Beim Öffnen des nächsten Fasses entgleitet dem Autoren nun vollends der Bezug zur Wirklichkeit: »Gefühle entstehen, wenn sich die Dinge ändern: "Emotionen werden erzeugt, wenn wir von dem Reizniveau, an das wir uns mit der Zeit gewöhnt haben, abweichen", schreibt der Philosophieprofessor Aaron Ben Ze'ev. Und wenn wir uns daran halten, das eigene Gefühl unter die Beobachtung des Intellekts zu stellen, also reflexiv damit umzugehen, bekommen wir auch vielleicht heraus, was daran über das Subjektive hinausgehend das Gesellschaftliche seinen Anteil hat.«
Der ganze Absatz ist sowas von nebelhaft, daß man dort alles Mögliche hineininterpretieren kann. Gefühle entstehen, wenn sich die Dinge ändern? Welche Dinge? Dinge sind Verdinglichungen, und die macht unser Gehirn: Phänomene werden zu abgegrenzten Dingen erklärt. Es gibt kein Ding ohne Grenzen. Grenzen sind aber vor allem auf den Landkarten einzgezeichnet. Ein Foto von der Erde aus dem Weltraum aufgenommen zeigt keine Grenzen. Das Ab- und Eingrenzen ist eine Denkleistung. Gefühle entstehen ständig, alles ändert sich ständig, es gibt keinen Stillstand. Die Vorstellung von Stillstand, dem Gegensatz zu Veränderung, entspringt dem menschlichen Verstand, der mit quasi eingefrorenen Vorstellungen der Wirklichkeit arbeitet. Symbole auf unserer Landkarte sind unbeweglich, starr, sie markieren einen Orientierungspunkt und nicht wirklich ein lebendiges System im Außen. »Alles ist im Fluß« können wir zwar als Symbol denken, aber uns nicht wirklich vorstellen. Allein schon die Vorstellung von einem reißenden Fluß gerät uns wieder, auch wenn wir das nicht wollen, zu einer Momentaufnahme, zu einem starren Bild. Allein auf diesem Umstand beruhen zahllose Irrtümer des menschlichen Geistes.

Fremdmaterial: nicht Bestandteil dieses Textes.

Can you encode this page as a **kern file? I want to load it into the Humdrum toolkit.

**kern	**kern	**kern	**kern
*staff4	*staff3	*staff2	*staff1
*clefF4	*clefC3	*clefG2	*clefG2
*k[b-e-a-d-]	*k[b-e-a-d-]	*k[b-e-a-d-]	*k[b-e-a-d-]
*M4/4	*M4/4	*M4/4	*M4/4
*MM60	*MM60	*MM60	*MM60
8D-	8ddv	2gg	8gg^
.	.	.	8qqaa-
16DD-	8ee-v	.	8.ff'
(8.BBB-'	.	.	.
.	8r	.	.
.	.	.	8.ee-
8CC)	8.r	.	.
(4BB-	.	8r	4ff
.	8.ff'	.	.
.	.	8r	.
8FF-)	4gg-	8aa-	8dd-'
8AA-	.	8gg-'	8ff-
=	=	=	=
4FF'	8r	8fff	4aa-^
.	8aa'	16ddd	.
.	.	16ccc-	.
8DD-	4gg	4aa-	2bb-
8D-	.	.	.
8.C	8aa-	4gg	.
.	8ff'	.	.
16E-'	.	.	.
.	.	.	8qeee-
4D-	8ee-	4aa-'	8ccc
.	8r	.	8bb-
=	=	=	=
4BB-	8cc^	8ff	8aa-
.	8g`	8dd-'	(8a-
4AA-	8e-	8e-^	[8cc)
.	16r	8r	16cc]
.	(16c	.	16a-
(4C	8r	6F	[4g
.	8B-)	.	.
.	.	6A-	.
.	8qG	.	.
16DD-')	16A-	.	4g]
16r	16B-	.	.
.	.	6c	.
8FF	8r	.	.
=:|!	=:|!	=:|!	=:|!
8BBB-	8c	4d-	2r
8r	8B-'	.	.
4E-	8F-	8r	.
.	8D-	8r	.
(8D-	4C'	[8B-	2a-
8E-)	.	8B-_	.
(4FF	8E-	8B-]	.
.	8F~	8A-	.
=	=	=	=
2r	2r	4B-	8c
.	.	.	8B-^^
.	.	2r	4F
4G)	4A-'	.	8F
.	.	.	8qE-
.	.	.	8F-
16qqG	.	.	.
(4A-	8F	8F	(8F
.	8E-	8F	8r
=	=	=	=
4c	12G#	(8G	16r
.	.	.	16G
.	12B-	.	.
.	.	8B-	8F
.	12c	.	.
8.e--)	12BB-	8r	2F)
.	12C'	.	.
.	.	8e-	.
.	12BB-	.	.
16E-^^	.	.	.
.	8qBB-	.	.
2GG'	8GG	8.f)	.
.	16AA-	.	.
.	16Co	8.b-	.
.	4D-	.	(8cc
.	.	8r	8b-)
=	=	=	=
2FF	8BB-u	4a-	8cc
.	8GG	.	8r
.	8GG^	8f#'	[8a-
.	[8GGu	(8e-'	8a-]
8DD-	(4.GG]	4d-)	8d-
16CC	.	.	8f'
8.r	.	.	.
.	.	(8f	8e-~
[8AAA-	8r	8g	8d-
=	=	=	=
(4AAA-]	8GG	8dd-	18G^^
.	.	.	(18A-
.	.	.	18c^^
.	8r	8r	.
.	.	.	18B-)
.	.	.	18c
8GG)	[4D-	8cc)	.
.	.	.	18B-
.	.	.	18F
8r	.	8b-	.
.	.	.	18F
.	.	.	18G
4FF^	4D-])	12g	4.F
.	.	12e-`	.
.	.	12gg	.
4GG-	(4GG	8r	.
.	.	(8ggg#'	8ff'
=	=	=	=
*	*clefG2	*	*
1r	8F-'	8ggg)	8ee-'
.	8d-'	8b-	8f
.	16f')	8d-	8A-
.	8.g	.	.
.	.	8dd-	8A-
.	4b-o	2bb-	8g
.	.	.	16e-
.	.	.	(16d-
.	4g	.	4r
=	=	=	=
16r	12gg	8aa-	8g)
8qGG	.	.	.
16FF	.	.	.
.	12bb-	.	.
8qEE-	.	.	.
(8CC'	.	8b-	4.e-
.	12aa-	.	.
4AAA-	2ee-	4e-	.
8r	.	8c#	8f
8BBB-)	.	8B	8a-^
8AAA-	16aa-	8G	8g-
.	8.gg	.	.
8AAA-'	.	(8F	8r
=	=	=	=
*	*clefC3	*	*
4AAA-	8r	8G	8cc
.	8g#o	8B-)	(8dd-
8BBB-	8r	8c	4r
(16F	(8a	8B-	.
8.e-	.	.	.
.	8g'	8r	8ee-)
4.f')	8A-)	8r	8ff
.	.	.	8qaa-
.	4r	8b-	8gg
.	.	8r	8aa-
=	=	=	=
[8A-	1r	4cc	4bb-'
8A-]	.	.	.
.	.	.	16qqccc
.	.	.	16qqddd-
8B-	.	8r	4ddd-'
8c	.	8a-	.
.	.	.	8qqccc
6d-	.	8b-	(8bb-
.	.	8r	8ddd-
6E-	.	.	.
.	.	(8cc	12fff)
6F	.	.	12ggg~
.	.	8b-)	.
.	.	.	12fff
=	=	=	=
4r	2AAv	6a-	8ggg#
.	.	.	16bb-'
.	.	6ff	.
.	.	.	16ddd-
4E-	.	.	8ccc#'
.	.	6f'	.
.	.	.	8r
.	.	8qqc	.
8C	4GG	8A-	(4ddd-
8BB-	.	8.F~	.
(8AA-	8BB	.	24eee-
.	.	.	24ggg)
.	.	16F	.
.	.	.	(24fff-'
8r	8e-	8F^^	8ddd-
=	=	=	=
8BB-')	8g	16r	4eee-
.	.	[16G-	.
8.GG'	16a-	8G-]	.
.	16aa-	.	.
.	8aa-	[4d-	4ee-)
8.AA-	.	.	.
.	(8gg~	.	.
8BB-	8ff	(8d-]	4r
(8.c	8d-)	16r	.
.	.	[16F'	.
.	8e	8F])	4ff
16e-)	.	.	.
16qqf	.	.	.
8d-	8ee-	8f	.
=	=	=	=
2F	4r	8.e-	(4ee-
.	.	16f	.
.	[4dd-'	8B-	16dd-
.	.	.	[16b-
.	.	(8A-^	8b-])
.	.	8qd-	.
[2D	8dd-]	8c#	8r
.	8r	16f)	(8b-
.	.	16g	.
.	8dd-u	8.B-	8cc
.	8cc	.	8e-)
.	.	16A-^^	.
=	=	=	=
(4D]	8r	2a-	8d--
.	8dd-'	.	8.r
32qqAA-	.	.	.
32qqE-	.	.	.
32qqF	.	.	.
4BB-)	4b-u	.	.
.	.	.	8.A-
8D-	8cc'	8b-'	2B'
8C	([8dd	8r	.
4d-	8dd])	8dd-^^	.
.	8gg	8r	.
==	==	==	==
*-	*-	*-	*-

Ich nehme meine Empfindungen nicht als singulär auftretende Einzelgefühle wahr, sondern als fließend, vergleichbar vielleicht mit einem Farbenspiel, wo sich ständig andere Farben hineinmischen und Verläufe zeigen. Die Vorstellung von zeitlich klar abgegrenzten Einzelempfindungen ist das Resultat von gedanklichen Momentaufnahmen. Sobald ich mein Denken, mein Interpretieren oder auch den inneren Monolog zurückdränge oder für eine kurze Zeit ganz abstelle, werde ich mir des Flusses meiner Emotionen bewußt. Es erfordert ausdauernde Übung, das zu bewerkstelligen, zumindest für westlich geprägte Menschen, die ja ständig einem Fluß der Interpretationen ausgesetzt sind, mit dessen Hilfe sie eigentlich nur vor unerwünschten Emotionen flüchten: die sogenannte Flucht in den Neokortex.
Vielleicht bin ich ja durch die Sachliteratur der letzten beiden Jahrzehnte, die ich inzwischen bevorzuge, etwas anspruchsvoll geworden, und wenn, ist das aus meiner Sicht auch gut so. Ich kann diesem Artikeltext jedenfalls nichts für mich Wertvolles entnehmen, er ödet mich ein wenig an, oder um mit den Worten des Autors zu reden: Ich konnte mich beim Lesen dem Gefühl von Belanglosigkeit nicht entziehen, weshalb ich auch nicht den ganzen Text gelesen habe. Den Beitrag hier zu schreiben, hat dagegen echte Freude bereitet.